As for those who are self-employed, they will be required to pay the self-employment tax. This tax is equal to the combined OASDI and Medicare taxes for both employees and employers and amounts to 12.4% of net self-employment income. This comes from the OASDI wage base tax plus 2.9% for Medicare taxes on any amount of net self-employment income. Thankfully this can be offset with an above-the-line income tax deduction of half of the self-employment tax.

The SSA also reported an 8.7% cost-of-living adjustment (COLA) for Social Security and Supplemental Security Income (SSI) benefits starting in January 2023. The COLA benefits have been steadily increasing and this year marks a trend of rising COLAs from 1.3% in 2021 and 5.9% in 2022 to 8.7% in 2023.
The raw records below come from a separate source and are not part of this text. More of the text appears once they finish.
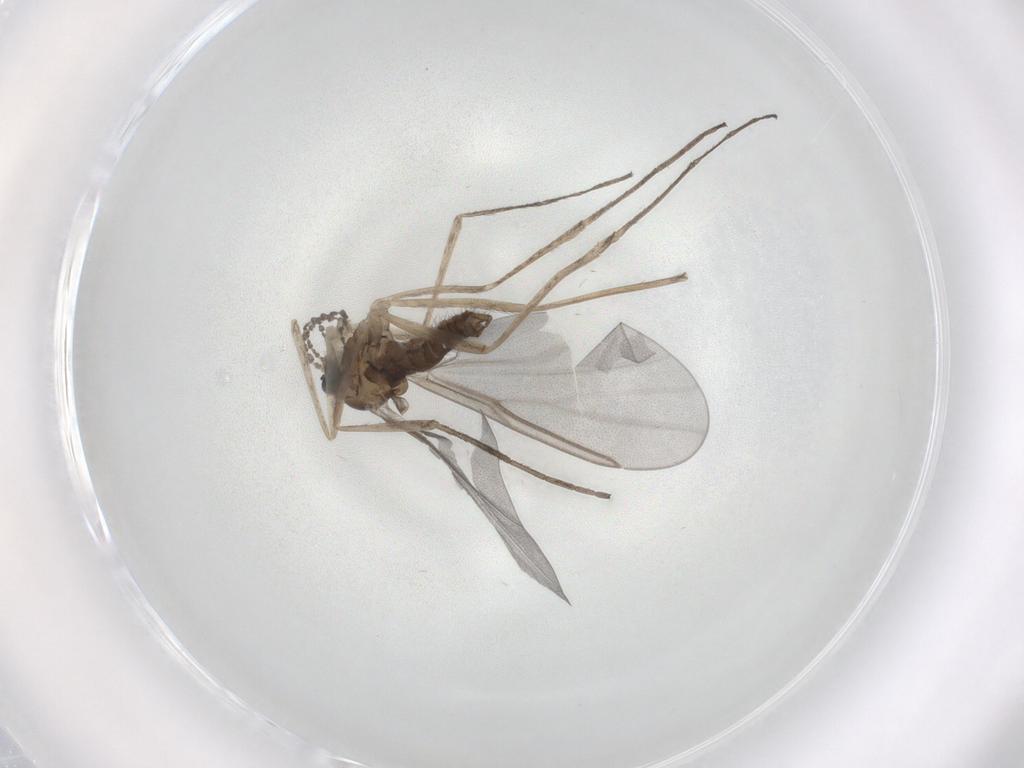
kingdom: Animalia
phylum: Arthropoda
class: Insecta
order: Diptera
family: Cecidomyiidae
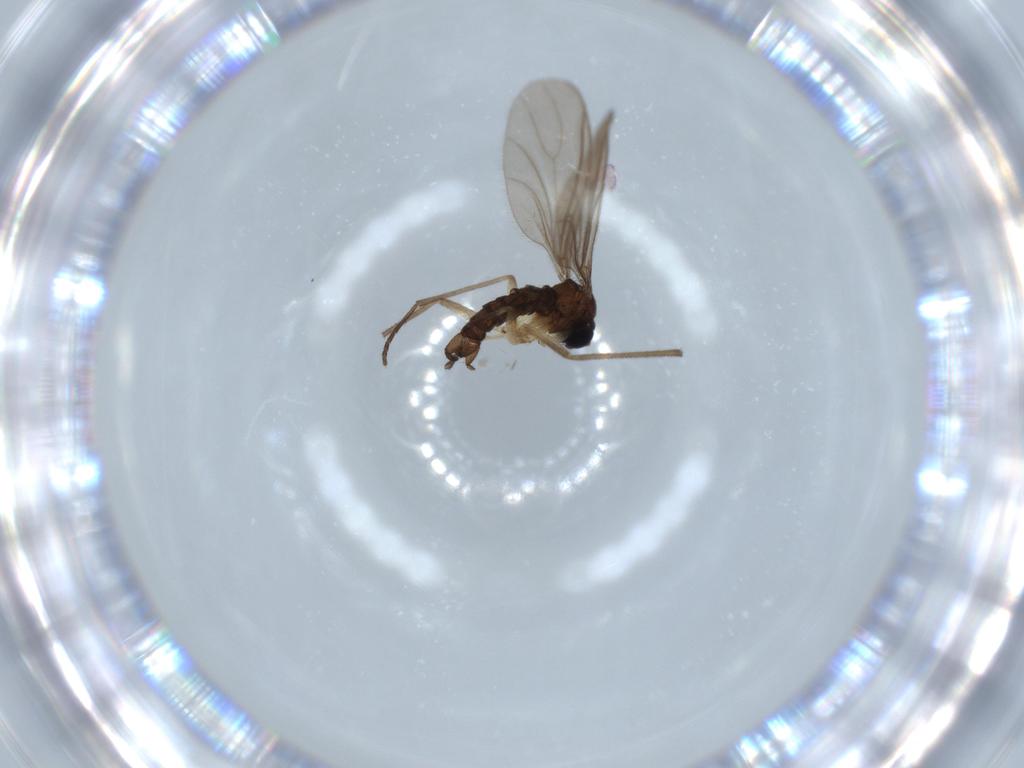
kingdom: Animalia
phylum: Arthropoda
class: Insecta
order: Diptera
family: Sciaridae
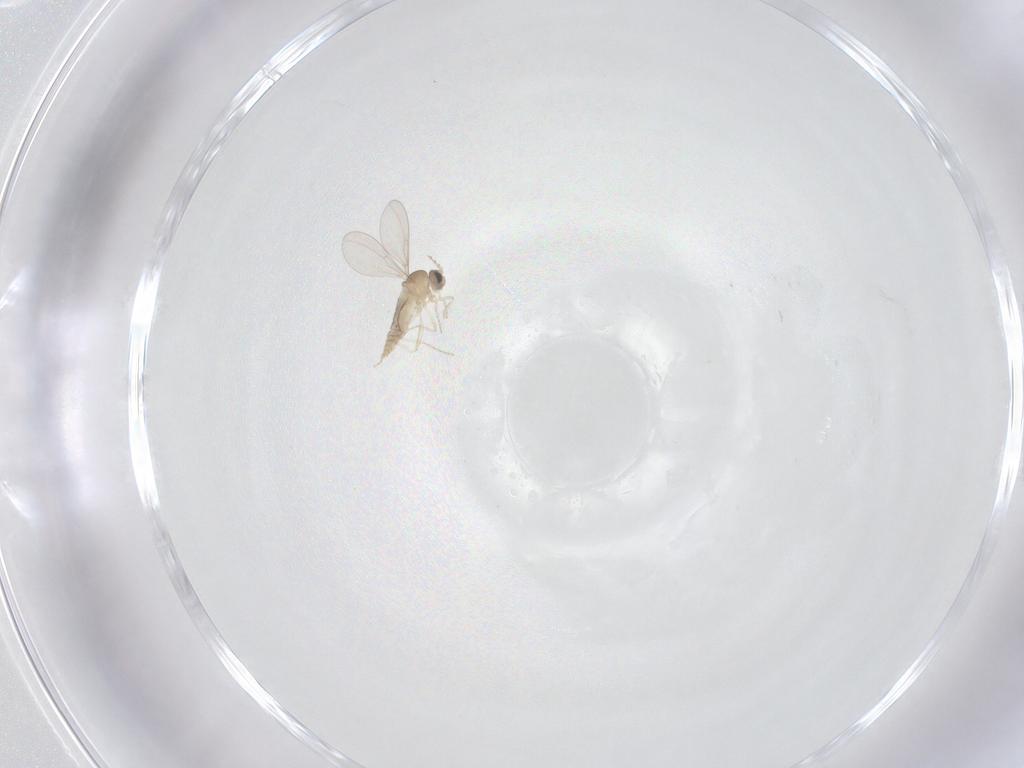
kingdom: Animalia
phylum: Arthropoda
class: Insecta
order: Diptera
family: Cecidomyiidae
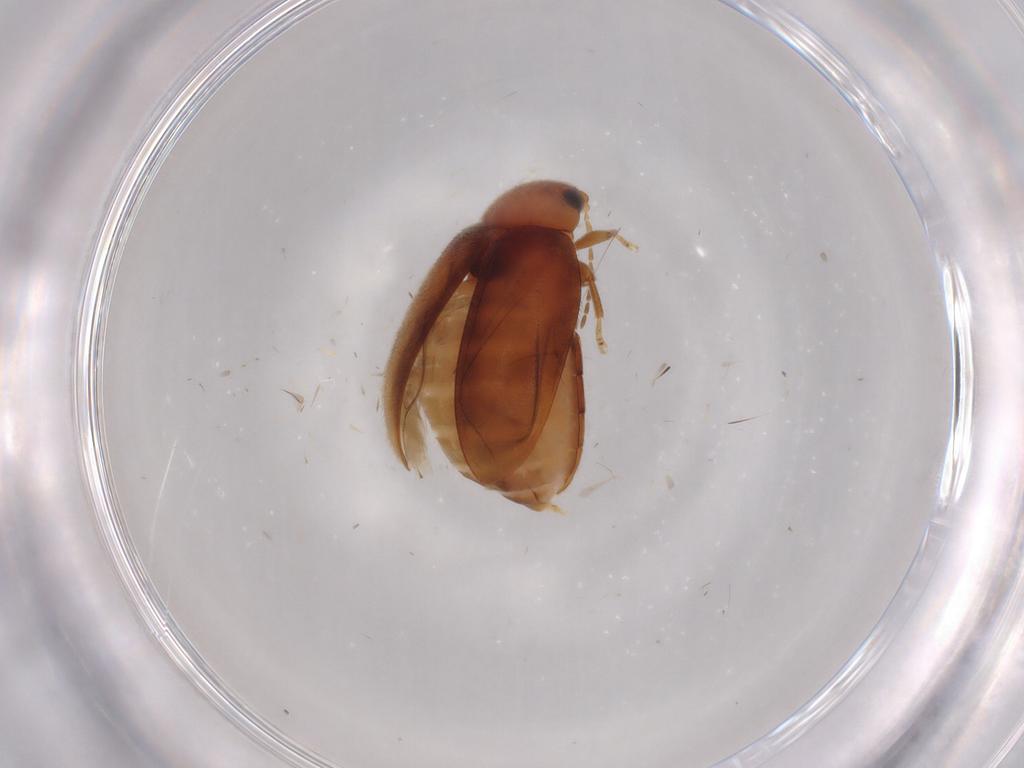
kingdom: Animalia
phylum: Arthropoda
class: Insecta
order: Coleoptera
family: Scirtidae
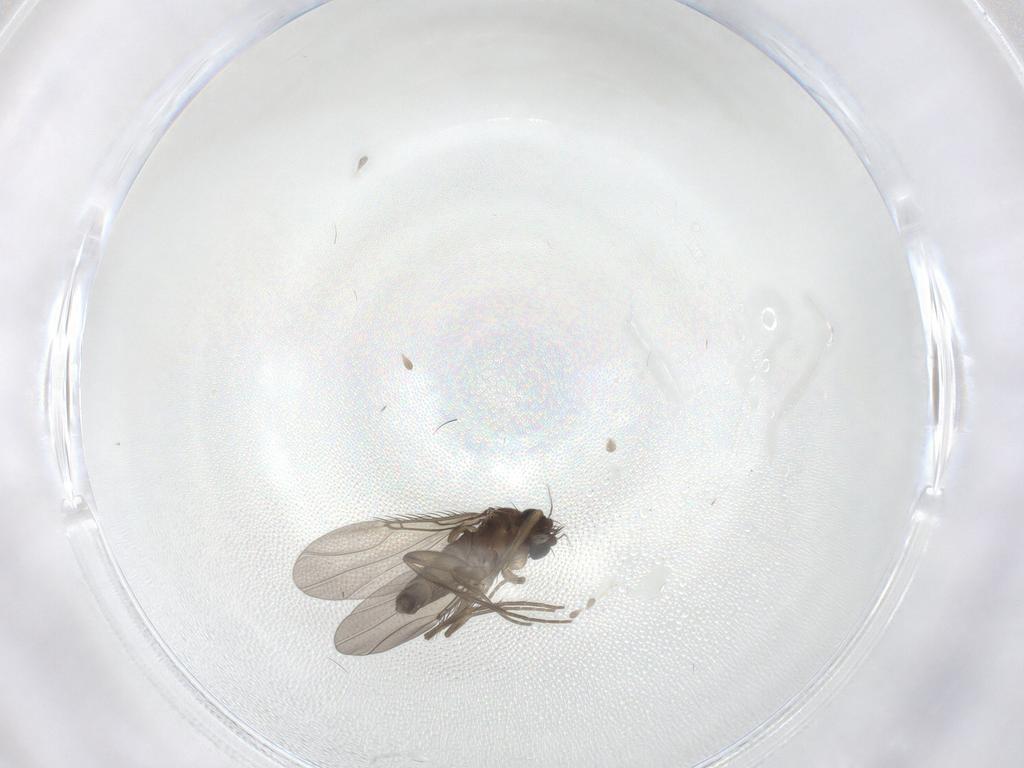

Regarding retirees that receive Social Security benefits, they will be able to earn $56,520, $4,560 more than in 2022, when they reach full retirement age. This is before their benefits are reduced by $1 for every $3 in earnings over the limit. As for beneficiaries younger than full retirement age, they can earn up to $21,240, before their benefits are reduced by $1 for every $2 in excess earnings. This is an increase from $19,560 in 2022. Lastly, the maximum Social Security benefit for a retiree at retirement age will increase to $3,627 per month in 2023 from $3,345 per month in 2022.